Un autre type de collaboration peut se faire avec une entreprise prête à s’engager dans la vente d’usage et qui se demande comment appliquer sa première offre. À l’aide de leurs outils de simulation, les chercheurs identifient trois modèles économiques possibles : le premier consiste à commercialiser son produit et ajouter de la vente de services tout au long du cycle de vie ; le deuxième bascule l’économie de l’entreprise sur de la vente d’usage et encapsule son produit dans un service ; et enfin, le troisième modèle vend de la performance aux clients.
La PME Innovtec a ainsi été accompagnée sur la conception d’une offre de robots autonomes pour du nettoyage industriel. « Nous avons développé des outils informatiques d’aide à la conception : modélisation, scénarios organisationnels, simulation. L’enjeu était d’élargir les outils classiques orientés produits en apportant une dimension packages de services », explique Xavier Boucher. L’entreprise bénéficie alors de différents scénarios : identification des technologies pour assurer la performance de ses robots, quels services adaptés à ce nouveau produit, etc. Mais les projections abordent aussi des thèmes au-delà de la chaîne de production : doit-elle intégrer les nouveaux services à l’entreprise actuelle ou bien créer une nouvelle structure juridique pour les déployer, etc.
Dans un dernier cas de figure, une entreprise déjà mature dans la servicisation souhaite aller plus loin. C’est le cas de la PME Clextral qui produit des machines d’extrusion utilisées par l’industrie agroalimentaire et qui a été accompagnée lors du projet européen DiGiFoF (Digital Skills for Factories of the Future). Ses machines ont une longue durée de vie et permettent de créer de la valeur sous la forme d’activité de maintenance et de remise à niveau. Un axe de développement de services identifié par les chercheurs s’appuie alors sur des offres de retrofiting, sortes de mises à jour techniques. Elles consistent à échanger des pièces obsolètes en maintenant la configuration d’une machine, voire à modifier la configuration d’un équipement pour permettre une utilisation industrielle différente de celle d’origine.
Digitalisation et gestion des risques dans un contexte multi-acteurs
Si la servicisation est aujourd’hui en train de se développer, c’est notamment grâce à la digitalisation des entreprises. L’Internet des Objets (IoT) leur permet de récolter des données pour suivre les performances de leurs machines. D’ici quelques années, on peut même envisager une automatisation complète du processus de suivi allant de la commande de pièces détachées jusqu’à la planification d’intervention sur le terrain.

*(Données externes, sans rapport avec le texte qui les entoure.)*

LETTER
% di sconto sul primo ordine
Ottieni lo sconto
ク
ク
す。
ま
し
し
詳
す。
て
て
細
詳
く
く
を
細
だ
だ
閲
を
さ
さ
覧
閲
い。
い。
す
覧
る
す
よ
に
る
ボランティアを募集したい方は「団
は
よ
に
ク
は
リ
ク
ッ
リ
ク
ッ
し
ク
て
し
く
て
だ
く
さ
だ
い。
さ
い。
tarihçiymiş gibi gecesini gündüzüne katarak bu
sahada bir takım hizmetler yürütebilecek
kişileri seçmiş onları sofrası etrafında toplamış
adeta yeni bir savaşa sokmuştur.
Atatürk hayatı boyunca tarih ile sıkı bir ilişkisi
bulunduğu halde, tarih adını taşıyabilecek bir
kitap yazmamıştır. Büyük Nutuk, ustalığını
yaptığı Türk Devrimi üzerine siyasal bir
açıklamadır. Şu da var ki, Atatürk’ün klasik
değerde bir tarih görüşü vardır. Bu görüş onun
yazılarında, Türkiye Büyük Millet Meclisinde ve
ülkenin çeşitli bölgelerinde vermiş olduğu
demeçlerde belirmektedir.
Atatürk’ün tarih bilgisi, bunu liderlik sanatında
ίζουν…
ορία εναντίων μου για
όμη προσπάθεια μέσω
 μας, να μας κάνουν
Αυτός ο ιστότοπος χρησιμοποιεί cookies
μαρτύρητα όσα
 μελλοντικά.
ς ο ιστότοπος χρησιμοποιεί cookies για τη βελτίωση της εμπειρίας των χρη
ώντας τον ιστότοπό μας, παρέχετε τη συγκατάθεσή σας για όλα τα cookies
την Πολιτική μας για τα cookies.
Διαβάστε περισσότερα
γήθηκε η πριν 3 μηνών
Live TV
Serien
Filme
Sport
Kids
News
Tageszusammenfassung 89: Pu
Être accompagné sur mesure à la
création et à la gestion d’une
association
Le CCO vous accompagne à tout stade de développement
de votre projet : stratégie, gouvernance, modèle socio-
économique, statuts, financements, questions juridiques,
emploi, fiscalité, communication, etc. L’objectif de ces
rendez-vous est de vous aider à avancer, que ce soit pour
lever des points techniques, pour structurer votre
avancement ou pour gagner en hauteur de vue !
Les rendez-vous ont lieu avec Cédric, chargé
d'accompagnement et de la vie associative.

Les systèmes produits-services intelligents permettant de coupler digitalisation et servicisation est un axe de recherche émergent. Il est au cœur de travaux réalisés avec l’entreprise elm.leblanc qui souhaite mettre en place une offre de traitement en temps réel de l’information afin d’intervenir rapidement auprès des clients.
Toutefois, ce changement de modèle d’affaire n’impacte pas uniquement l’entreprise mais aussi l’ensemble de son écosystème. Notamment, elm.leblanc s’interroge sur le partage des coûts et des risques entre différents acteurs. Une piste serait, par exemple, d’intégrer des entreprises partenaires pour l’application de ce service. Mais comment répartir la valeur économique ou encore l’image de marque entre les partenaires sans que ceux-ci ne prennent le marché à l’entreprise ? La recherche sur la gestion des risques et des incertitudes est un enjeu majeur pour l’équipe de Xavier Boucher. À lui d’ajouter : « une des difficultés dans nos travaux est le nombre d’échecs potentiels pour les entreprises, liés aux difficultés de bien gérer la transition. Si la servicisation est très clairement confirmée comme un chemin d’avenir, elle n’est pas associée à une réussite économique immédiate et systématique. Anticiper les difficultés est essentiel ».